Dewa United Esports kini berada di ambang sejarah dengan peluang lolos ke babak playoff mencapai 99,97%. Anak Dewa hanya membutuhkan satu kemenangan lagi untuk secara resmi mengamankan tiket menuju Jakarta International Velodrome. Namun, langkah mereka tidak akan mudah karena Alter Ego berdiri sebagai gerbang terakhir yang siap menguji kelayakan mereka di pekan penentuan ini.

Meski sempat difavoritkan setelah performa di M7, Alter Ego harus menerima kenyataan pahit menghadapi bahaya gagal lolos ke playoff akibat inkonsistensi. Dengan catatan 6 kemenangan dramatis yang selalu berakhir 2-1, AE kini bimbang antara menggunakan formula lama M7 atau mempercayai Cyruz yang memegang win rate 100% sebagai senjata rahasia.

Derby Classic ke-39 antara EVOS dan RRQ Hoshi kali ini mengusung narasi bertahan hidup yang memilukan. EVOS perlu keluar dari zona merah, sementara RRQ Hoshi harus berjuang melawan kemustahilan dengan peluang lolos playoff yang tercatat kurang dari 1%. Bisakah Sang Raja menuntaskan misi yang hampir mustahil ini untuk menjaga asa mereka tetap hidup?

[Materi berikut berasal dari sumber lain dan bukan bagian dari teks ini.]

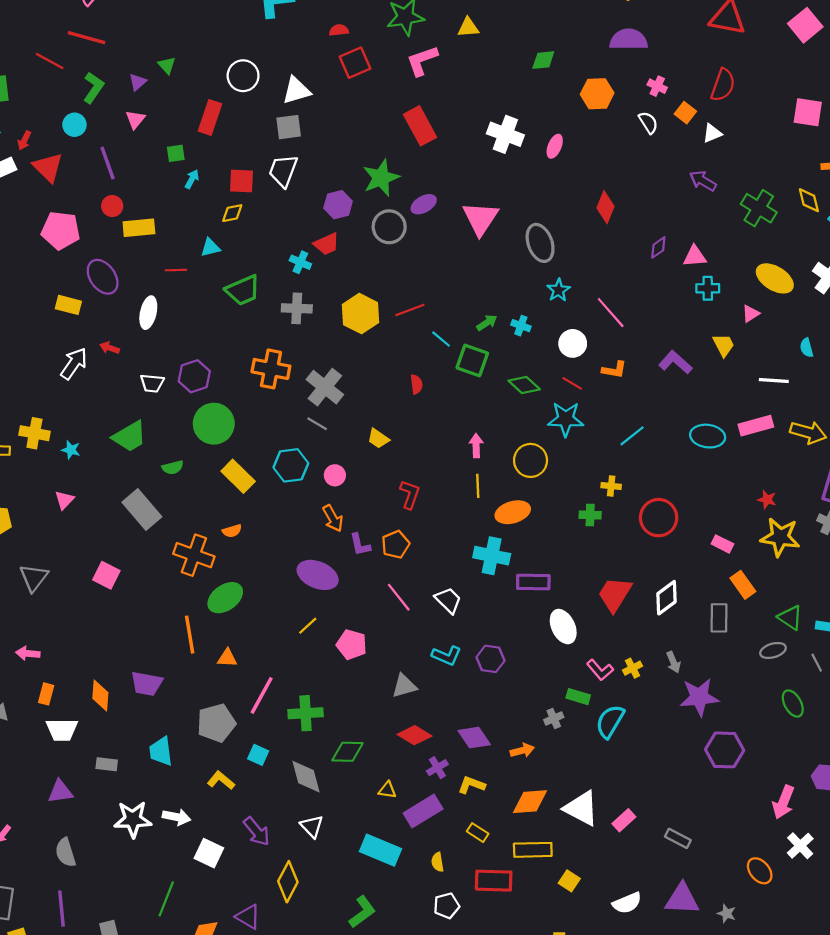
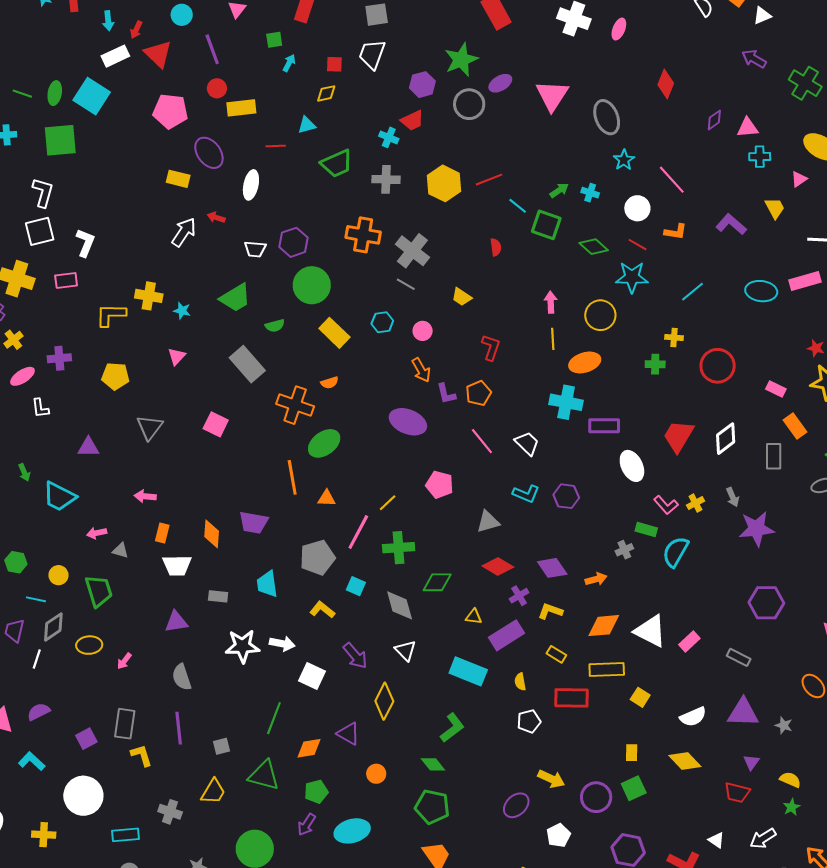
red square: (242, 181) -> (334, 64), size x0.7
cyan hexagon: (291, 465) -> (382, 322), size x0.7
yellow line: (308, 626) -> (388, 503), moved
purple hexagon: (725, 750) -> (766, 603), moved

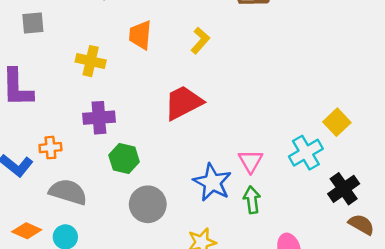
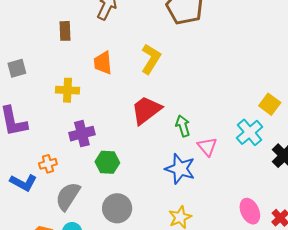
yellow L-shape: (200, 40) -> (151, 59), size x1.4
gray semicircle: (68, 192) -> (68, 196), turned -64
green arrow: (252, 200) -> (183, 126), moved
gray circle: (148, 204) -> (117, 208), moved

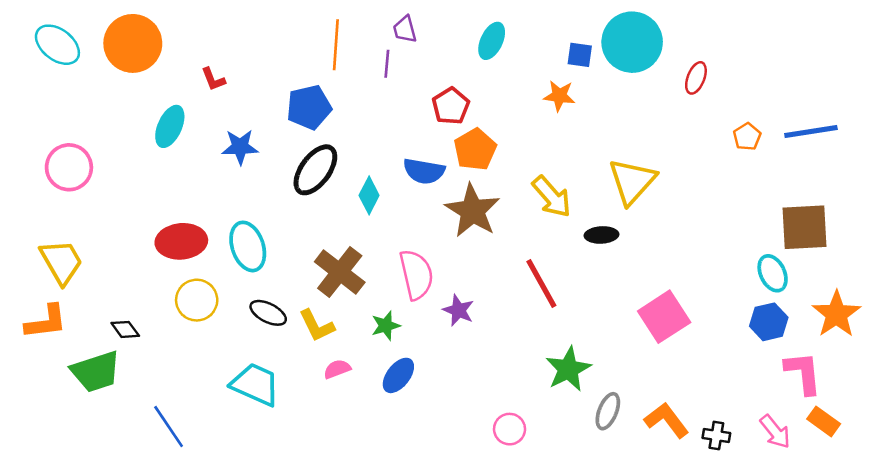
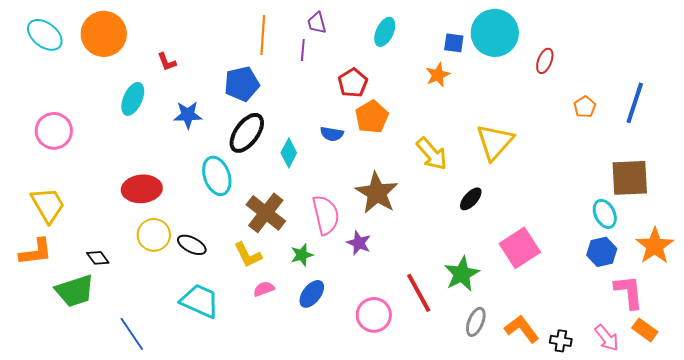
orange star: (559, 96) -> (438, 75), turned -30
blue line: (811, 132) -> (635, 103), turned -63
blue semicircle: (424, 171) -> (332, 134), size x0.7
brown star: (472, 211) -> (377, 193), moved
black ellipse: (601, 235) -> (471, 199), moved, turned -45
cyan ellipse: (248, 246) -> (217, 176), moved
red line: (541, 283) -> (419, 293), moved
black ellipse: (268, 313) -> (192, 245), moved
green star: (568, 369) -> (462, 274), moved
pink circle: (510, 429) -> (374, 315), moved, size x1.4

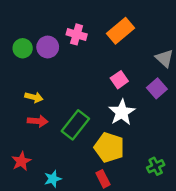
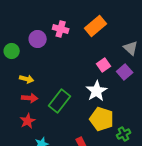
green circle: (23, 48) -> (12, 51), moved
pink square: (119, 80) -> (104, 65), moved
yellow pentagon: (109, 147) -> (102, 119), moved
red star: (21, 161) -> (28, 121), moved

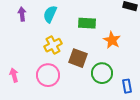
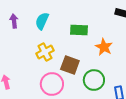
pink circle: (48, 75) -> (52, 84), moved

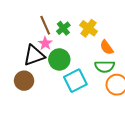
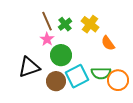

ONIC Esports melakukan manuver tak terduga dengan menyambut kembali dalang legendaris, Coach Yeb, ke departemen strategis mereka. Kehadiran Yeb menandakan ambisi ONIC yang lebih besar dari sekadar dominasi domestik, kemungkinan besar mengincar target internasional seperti EWC untuk memperpanjang daftar warisan gemilangnya.

Setelah 13 musim berkompetisi, Kiboy tetap menunjukkan taringnya sebagai salah satu roamer mekanik terbaik dalam sejarah. Meskipun sempat diterpa rumor cedera, belum ada pemain muda yang mampu mencapai levelnya. Hal ini mempertegas bahwa class is permanent, sebagaimana warisan yang ia bangun selama ini di panggung MPL ID.

Panggung megah Jakarta International Velodrome dengan kapasitas 5.000 penonton telah menanti mereka yang berhasil bertahan. Pertandingan sisa di musim reguler ini akan menjadi saringan terakhir bagi para petarung. Mari kita saksikan, siapakah yang akan menuliskan sejarah baru dan siapa yang harus mengakhiri perjalanannya di musim ke-17 ini!